* Body or hand keypoint data:
::::
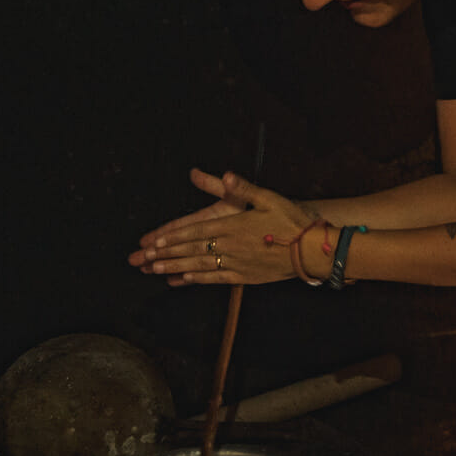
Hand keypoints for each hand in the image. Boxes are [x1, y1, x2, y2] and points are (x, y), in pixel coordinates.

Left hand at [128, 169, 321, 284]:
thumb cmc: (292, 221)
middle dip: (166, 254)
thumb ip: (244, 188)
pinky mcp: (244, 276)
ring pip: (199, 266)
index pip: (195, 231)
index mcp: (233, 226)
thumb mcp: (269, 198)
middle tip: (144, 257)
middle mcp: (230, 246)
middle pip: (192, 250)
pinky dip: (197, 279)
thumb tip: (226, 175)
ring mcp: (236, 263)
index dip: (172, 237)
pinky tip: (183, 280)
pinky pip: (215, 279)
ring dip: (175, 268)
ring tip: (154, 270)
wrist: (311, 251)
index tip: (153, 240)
::::
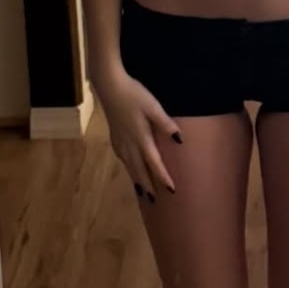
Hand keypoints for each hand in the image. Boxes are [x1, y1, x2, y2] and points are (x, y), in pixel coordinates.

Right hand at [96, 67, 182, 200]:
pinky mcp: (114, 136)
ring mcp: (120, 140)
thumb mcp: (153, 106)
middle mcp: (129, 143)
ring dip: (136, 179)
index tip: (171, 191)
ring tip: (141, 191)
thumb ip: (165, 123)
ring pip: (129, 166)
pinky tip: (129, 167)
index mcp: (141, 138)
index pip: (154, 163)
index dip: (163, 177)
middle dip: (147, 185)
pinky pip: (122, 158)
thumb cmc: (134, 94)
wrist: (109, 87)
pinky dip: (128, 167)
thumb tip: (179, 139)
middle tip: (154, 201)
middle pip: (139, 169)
::::
* Task description: Collect from the data above every line that includes "ring".

* Your response:
ring pip: (199, 266)
ring mcp: (236, 263)
ring dip: (175, 268)
ring tip: (154, 270)
ring mcp: (120, 140)
ring dip: (136, 179)
ring tip: (141, 191)
ring pip: (129, 166)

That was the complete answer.